Countdown statistics based on an average block creation time of around 10 minutes show over 60% progress towards the next Bitcoin block reward halving. Most halving countdown clocks use a 10-minute moving average, whereas the countdown uses about seven most recent block intervals. Sixty-five minutes indicates a potential halving in 2023.
Faster Block Intervals Suggest Bitcoin Halving Could Happen in 2023
On October 5, 2022, a block height of 757,214 was mined. Bitcoin’s total hash rate reached an all-time high (ATH) of 321.15 exahash per second (EH/s). Block intervals have been faster than usual, well, below the 10-minute average.
The rate at which 2,016 blocks are found between difficulty adjustments determines the difficulty. The current block spacing suggests a significant increase in difficulty is imminent. Ahead of the next difficulty increase, the hash rate remains strong. It has a block time of around seven at the time of writing.
The next mining difficulty retargeting will be implemented around October 10, 2022. The protocol’s block rewards may be halved in 2023 If block times remain faster than expected after retargeting. According to bitcoinsensus.com stats, halving could occur around December 19, 2023, at 7:00: 65 minutes per block interval.
Bitcoinsensus.com shows the halving based on the 10-minute average rule. This indicates that the halving will occur on May 1, 2024. Countdown calculators apply a 10-minute average rule. Other data points suggest the halving could occur on April 20, 2024.
Progress to the next halving is still over 60% complete. If this occurs, the post-halving Bitcoin miner reward will be reduced from 6.25 BTC to 3.125 BTC. Despite being fast, miners may slow down slightly if the difficulty rises significantly on October 10 and the BTC price stays low.
This will push the halving back into the 2024 range. It leaves more than a year’s worth of BTC block still to come. According to Blocksbridge Consulting’s recent blog post, the change in difficulty and lower price points could give bitcoin miners the headache of losing profits.

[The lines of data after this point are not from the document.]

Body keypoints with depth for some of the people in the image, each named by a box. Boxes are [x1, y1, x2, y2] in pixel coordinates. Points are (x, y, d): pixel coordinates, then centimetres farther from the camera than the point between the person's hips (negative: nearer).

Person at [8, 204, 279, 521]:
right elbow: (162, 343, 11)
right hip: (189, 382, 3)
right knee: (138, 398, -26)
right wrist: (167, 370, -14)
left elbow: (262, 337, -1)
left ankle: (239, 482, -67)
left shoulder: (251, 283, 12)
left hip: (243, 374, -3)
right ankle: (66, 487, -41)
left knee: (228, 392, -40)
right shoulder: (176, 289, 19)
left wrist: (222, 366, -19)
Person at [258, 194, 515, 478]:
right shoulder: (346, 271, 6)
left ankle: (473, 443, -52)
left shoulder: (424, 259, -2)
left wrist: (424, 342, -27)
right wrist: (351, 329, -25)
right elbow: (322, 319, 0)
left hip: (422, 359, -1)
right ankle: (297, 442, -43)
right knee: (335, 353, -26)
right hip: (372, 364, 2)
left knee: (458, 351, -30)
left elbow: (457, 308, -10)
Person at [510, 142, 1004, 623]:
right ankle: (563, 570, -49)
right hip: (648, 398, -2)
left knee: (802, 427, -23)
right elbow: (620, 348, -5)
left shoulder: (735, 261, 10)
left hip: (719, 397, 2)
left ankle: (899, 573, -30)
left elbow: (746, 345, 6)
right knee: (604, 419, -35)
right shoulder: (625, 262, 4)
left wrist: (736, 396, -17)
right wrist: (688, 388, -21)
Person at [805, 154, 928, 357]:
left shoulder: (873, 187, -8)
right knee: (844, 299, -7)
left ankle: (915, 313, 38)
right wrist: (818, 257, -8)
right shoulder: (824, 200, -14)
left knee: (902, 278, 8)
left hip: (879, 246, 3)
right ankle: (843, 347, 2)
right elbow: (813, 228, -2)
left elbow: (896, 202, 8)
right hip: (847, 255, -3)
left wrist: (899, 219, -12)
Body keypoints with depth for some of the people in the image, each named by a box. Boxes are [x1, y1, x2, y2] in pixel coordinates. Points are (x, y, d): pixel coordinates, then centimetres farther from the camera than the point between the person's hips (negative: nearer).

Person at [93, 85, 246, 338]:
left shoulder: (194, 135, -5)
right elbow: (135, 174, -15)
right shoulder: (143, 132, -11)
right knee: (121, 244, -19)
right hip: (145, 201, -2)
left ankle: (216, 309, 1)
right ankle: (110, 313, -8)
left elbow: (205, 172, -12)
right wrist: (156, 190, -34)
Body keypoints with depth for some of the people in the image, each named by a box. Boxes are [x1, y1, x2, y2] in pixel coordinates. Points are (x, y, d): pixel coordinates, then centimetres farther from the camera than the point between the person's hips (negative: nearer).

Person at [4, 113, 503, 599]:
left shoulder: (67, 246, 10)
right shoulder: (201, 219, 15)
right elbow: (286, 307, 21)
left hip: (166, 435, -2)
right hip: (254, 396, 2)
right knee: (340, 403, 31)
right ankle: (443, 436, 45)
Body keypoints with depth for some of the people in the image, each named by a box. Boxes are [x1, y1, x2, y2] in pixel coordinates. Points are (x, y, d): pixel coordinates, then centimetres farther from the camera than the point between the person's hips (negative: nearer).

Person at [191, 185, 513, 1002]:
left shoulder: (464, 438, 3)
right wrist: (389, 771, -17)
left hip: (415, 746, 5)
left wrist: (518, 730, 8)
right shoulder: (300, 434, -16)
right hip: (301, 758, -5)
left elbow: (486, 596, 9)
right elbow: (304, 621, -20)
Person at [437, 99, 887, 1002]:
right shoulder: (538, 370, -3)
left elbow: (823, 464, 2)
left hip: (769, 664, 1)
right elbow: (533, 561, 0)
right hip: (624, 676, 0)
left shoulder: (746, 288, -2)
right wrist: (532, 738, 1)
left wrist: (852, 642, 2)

The daily bitcoin mining revenue per PH/s is about $80. If the difficulty increases by 13% on Monday and the price of bitcoin stays at $19.5k, the daily turnover ( petahash) drops to $70 per second. It will be mined daily by miners with unprecedented income, even lower than the post-May 2020 halving.
According to the blog:
“Unless bitcoin’s price breaks the $20,000 barrier, those who employ older-generation machines or have bloated mining operations will face an even tougher time ahead”.
Viabtc’s Viawallet halving metric shows that eight blockchains are expected to see reward halving. This is the so-called “reward cut.” Dash expects the premium to drop on June 20, 2023, as it shrinks from his DASH 2.76 to DASH 2.56. Other redemption events and reward halvings originate from blockchains, including BCH, BSV, LTC, ETC, ZEC, and ZEN.
What Happens to Bitcoin After All 21 Million Are Mined
In August 2022, there were 19,124,681 Bitcoins. At this point, 1,875,319 Bitcoins must be mined before reaching the 21 million Bitcoin limit. One of the key features of Bitcoin is the limited supply of the coin. Bitcoin inventor Satoshi Nakamoto designed the cryptocurrency as digital gold. He used bits to mimic the finite amount of physical gold.